Much derided for his soppy post-Beatles musical output, which has included Frog Chorus, Silly Love Songs and Rupert Song (about the popular British comic strip bear), Paul McCartney has remained stoically prolific - and his disc sales speak louder than critics.

But whereas Britain's music press made light of his solo and Wings work of the 1970s and 80s - Sounds declaring him Old Fart of the Year in 1976 - New Musical Express hailed Macca's set at last year's Glastonbury as the highlight of the music festival.

Biographer Christopher Sandford is big on positive spin for McCartney, with nothing more negative than the occasional reference to a little tightfistedness and the odd lapse in his famously even temper. Given Sandford's long career writing biographies of musicians, it's perhaps surprising he didn't interview McCartney for this book. Especially since information about the ex-Beatle's recent dance-oriented musical experiments and fine art works is a bit patchy.

However, Sandford's knowledge of his subject is impressive. Almost half the 400 pages is dedicated to the Beatles - from McCartney and John Lennon's first musical forays to the band's messy split and subsequent album and film releases. That there's scant mention of McCartney's personal life in this early period grates a little - almost nothing is made of the birth of his first daughter Mary, or his relationships with his son James, step-daughter Heather and brother Michael. There's fair reflection, though, on his late first wife, Linda, and his second wife, Heather.
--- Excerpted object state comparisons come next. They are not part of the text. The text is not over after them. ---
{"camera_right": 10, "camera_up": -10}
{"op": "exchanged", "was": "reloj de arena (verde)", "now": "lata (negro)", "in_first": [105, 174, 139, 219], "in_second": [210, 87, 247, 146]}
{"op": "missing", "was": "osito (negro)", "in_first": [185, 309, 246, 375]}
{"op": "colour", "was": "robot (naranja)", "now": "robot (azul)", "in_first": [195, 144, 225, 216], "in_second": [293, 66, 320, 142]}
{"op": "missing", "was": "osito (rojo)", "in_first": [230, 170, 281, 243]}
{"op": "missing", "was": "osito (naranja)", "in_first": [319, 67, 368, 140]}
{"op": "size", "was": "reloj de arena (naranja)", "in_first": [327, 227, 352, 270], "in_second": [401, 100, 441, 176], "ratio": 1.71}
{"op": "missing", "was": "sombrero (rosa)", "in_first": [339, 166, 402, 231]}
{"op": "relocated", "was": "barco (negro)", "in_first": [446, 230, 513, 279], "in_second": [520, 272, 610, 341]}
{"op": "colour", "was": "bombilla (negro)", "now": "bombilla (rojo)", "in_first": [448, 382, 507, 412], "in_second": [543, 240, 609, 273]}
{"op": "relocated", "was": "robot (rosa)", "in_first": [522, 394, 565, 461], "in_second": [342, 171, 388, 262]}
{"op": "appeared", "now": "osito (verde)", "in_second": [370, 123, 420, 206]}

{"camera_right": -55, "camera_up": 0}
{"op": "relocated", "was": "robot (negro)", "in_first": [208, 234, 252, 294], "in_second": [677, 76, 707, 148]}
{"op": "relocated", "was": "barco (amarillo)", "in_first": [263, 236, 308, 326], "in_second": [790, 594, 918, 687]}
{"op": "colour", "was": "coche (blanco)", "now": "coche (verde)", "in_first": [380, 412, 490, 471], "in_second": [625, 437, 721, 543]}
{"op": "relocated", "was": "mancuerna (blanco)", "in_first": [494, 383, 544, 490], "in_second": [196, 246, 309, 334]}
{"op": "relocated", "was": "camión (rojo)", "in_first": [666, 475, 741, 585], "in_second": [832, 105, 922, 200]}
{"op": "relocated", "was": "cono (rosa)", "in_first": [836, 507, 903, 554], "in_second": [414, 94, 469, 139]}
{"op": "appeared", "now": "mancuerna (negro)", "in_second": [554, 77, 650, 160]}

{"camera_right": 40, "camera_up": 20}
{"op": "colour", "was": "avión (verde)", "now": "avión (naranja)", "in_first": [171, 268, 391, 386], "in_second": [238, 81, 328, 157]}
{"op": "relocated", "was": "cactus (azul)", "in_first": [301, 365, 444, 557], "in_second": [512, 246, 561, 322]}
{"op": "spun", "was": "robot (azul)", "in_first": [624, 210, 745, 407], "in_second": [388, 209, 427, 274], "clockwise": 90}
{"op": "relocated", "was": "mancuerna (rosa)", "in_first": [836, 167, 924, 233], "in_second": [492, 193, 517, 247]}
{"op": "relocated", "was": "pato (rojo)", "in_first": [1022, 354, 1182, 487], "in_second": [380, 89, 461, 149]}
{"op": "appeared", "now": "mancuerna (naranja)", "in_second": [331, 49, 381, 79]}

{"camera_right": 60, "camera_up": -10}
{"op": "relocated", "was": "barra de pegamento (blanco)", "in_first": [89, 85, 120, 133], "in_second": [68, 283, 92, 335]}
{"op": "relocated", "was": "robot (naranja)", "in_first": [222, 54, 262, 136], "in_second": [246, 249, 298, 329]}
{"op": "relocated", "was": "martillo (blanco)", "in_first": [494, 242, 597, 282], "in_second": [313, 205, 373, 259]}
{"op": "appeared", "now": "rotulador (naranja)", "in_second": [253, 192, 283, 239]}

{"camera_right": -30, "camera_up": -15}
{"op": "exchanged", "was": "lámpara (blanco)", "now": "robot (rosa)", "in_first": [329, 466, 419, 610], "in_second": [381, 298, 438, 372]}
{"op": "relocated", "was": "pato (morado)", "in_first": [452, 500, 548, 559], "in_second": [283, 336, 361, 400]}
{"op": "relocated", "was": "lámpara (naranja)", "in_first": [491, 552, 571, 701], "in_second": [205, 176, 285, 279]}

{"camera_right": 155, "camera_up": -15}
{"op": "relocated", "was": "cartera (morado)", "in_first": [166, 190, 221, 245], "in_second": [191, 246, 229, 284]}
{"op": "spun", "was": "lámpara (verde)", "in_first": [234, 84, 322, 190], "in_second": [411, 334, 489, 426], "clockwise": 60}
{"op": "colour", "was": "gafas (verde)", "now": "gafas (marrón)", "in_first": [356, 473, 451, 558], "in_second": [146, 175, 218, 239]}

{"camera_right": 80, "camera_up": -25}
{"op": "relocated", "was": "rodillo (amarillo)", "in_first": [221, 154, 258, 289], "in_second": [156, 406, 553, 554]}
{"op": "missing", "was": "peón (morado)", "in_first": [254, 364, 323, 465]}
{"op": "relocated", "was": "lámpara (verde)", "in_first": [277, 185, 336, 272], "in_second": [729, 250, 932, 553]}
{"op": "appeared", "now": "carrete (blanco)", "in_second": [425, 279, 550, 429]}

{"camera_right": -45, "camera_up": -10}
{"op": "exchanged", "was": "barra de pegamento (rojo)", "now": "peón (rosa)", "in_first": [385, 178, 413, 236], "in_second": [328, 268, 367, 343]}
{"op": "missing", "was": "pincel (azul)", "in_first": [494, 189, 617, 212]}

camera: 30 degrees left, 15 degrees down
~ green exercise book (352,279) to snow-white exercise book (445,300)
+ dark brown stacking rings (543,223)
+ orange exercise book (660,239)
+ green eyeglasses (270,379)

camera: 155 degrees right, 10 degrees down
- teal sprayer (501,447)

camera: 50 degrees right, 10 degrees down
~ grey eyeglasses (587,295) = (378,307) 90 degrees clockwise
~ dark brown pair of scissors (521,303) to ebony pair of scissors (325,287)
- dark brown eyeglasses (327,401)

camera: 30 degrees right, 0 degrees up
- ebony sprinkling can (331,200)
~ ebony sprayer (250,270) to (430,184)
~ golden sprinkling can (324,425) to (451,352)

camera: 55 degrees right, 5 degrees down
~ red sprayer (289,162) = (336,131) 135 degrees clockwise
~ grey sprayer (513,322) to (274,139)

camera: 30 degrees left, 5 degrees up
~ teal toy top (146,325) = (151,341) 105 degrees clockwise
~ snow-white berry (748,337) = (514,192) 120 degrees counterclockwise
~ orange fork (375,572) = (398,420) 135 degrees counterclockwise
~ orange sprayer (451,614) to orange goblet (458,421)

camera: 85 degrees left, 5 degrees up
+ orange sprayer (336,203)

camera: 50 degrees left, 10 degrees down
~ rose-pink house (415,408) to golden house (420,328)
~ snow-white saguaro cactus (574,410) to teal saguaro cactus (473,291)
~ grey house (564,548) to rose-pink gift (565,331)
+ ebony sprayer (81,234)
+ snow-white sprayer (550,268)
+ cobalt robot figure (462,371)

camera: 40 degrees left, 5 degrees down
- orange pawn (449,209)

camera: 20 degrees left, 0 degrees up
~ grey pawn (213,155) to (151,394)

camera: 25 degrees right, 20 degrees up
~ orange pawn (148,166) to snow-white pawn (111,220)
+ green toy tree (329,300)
The Beatles years were so packed with tours, studio work and extra-curricular debauchery that Sandford moves along with simplified, almost newspaper-style reporting much of the time. However, unlike newspapers, he regularly omits to remind us of the date of an occurrence, so reading is often interrupted by backward thumbing to discover which year we're in.

Colourful vignettes are here in scores. It seems clear that Macca's upbringing was closer to Lennon's Working Class Hero than the latter fancied his to have been. His musically inclined father, Jim, debated the use of 'yeah' over 'yes' when McCartney and Lennon (aged 21 and 22, respectively) first presented She Loves You in the McCartney family's terraced house. Songs were whipped up in minutes by the pair, often quite literally during the duration of a bus ride.

Despite the clean-living, 'cute Beatle' image McCartney projected, Sandford makes no bones about him being the randiest of the band, and the busiest with groupies. The British establishment only saw fit to knight him in 1997, several years after a series of personal-use drug busts - one of which saw him imprisoned in Tokyo, and his Wings tour cancelled.

There have been many books about the Liverpool foursome, not to mention McCartney biographies. But for those not familiar with the other titles or readers looking for an accessible and interesting account of one of the world's enduring personalities, if not musical forces, it's hard not to get sucked into this biography, notwithstanding a little rose-tinted gloss.